• _WORK TO COMPLETE_
Identify all lines below that hold "frame" and collect them.

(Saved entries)
◆ ◆ ◆ ◆ ◆ ◆ ◆
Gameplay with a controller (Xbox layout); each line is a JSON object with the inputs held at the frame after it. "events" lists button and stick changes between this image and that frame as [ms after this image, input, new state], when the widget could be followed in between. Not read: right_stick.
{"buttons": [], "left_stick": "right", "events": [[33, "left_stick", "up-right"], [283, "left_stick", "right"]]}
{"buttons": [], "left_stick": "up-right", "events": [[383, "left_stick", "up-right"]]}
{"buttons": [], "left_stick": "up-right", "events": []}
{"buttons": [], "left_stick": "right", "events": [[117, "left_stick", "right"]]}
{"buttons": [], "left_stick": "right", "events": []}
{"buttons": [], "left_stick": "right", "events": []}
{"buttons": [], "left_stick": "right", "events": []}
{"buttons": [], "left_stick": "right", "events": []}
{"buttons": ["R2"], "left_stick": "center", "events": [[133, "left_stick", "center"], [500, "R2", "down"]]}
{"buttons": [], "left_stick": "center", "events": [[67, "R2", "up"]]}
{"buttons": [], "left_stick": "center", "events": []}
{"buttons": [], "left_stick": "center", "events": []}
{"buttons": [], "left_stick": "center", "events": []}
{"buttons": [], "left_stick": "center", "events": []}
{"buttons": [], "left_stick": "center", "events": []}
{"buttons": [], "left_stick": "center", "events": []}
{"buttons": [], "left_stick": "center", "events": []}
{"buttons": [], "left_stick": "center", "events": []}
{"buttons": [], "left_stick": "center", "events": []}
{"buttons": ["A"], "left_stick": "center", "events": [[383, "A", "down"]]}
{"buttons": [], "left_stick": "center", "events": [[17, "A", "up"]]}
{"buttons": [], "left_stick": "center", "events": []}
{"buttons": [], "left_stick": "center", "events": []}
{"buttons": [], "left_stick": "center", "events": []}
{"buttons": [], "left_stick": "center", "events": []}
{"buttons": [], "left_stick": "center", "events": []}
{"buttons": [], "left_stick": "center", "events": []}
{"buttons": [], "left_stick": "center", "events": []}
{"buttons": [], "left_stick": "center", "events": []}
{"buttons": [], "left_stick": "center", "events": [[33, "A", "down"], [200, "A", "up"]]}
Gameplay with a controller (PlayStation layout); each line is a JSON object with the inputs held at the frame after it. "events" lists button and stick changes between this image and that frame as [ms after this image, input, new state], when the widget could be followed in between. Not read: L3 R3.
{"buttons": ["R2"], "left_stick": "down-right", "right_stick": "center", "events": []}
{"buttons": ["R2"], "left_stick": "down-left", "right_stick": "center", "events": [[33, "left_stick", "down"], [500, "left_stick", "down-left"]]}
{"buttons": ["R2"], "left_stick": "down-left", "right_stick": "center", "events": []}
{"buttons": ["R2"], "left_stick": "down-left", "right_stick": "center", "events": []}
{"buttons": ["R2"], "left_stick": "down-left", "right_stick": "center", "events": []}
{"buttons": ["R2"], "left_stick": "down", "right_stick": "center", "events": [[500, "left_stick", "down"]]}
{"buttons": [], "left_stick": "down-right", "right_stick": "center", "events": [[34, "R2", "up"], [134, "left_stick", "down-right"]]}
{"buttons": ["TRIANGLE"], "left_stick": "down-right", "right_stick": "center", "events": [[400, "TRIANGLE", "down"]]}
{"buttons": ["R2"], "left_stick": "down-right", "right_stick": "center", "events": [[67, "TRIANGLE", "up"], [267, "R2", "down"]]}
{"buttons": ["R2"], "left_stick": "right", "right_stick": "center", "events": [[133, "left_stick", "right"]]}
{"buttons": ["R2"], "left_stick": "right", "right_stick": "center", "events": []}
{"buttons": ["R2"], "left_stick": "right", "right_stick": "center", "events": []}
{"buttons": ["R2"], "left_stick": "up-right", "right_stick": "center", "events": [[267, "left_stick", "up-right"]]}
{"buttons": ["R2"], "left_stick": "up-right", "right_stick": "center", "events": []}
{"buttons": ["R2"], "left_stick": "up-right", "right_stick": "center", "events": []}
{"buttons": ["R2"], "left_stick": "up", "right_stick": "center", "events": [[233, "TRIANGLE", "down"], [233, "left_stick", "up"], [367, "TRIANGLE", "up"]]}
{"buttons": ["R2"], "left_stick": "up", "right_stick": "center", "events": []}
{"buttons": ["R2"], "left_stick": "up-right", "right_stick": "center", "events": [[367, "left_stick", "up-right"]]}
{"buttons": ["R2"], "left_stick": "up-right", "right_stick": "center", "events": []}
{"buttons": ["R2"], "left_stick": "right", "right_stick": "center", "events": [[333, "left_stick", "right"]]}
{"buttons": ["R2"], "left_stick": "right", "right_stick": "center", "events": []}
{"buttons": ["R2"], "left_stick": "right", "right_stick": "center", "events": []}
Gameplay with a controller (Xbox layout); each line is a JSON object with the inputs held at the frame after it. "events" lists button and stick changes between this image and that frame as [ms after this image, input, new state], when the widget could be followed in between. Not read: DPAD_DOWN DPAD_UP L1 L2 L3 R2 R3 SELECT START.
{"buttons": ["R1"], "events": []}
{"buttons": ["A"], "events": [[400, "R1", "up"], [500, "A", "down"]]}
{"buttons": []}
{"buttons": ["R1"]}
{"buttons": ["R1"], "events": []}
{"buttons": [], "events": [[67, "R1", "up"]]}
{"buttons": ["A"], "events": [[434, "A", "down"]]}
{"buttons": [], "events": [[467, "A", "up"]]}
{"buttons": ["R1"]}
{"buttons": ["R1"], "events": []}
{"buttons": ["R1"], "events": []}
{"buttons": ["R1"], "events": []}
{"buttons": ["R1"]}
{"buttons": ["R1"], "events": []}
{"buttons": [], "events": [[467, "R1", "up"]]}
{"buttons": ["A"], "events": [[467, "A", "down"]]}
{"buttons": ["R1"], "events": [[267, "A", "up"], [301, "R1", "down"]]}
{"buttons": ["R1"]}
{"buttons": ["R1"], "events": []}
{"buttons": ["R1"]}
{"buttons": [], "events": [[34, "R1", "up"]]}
◆ ◆ ◆ ◆ ◆ ◆ ◆
• _SOLUTION TO THIS EXERCISE_
Gameplay with a controller (Xbox layout); each line is a JSON object with the inputs held at the frame after it. "events" lists button and stick changes between this image and that frame as [ms after this image, input, new state], when the widget could be followed in between. Not read: right_stick.
Gameplay with a controller (PlayStation layout); each line is a JSON object with the inputs held at the frame after it. "events" lists button and stick changes between this image and that frame as [ms after this image, input, new state], when the widget could be followed in between. Not read: L3 R3.
Gameplay with a controller (Xbox layout); each line is a JSON object with the inputs held at the frame after it. "events" lists button and stick changes between this image and that frame as [ms after this image, input, new state], when the widget could be followed in between. Not read: DPAD_DOWN DPAD_UP L1 L2 L3 R2 R3 SELECT START.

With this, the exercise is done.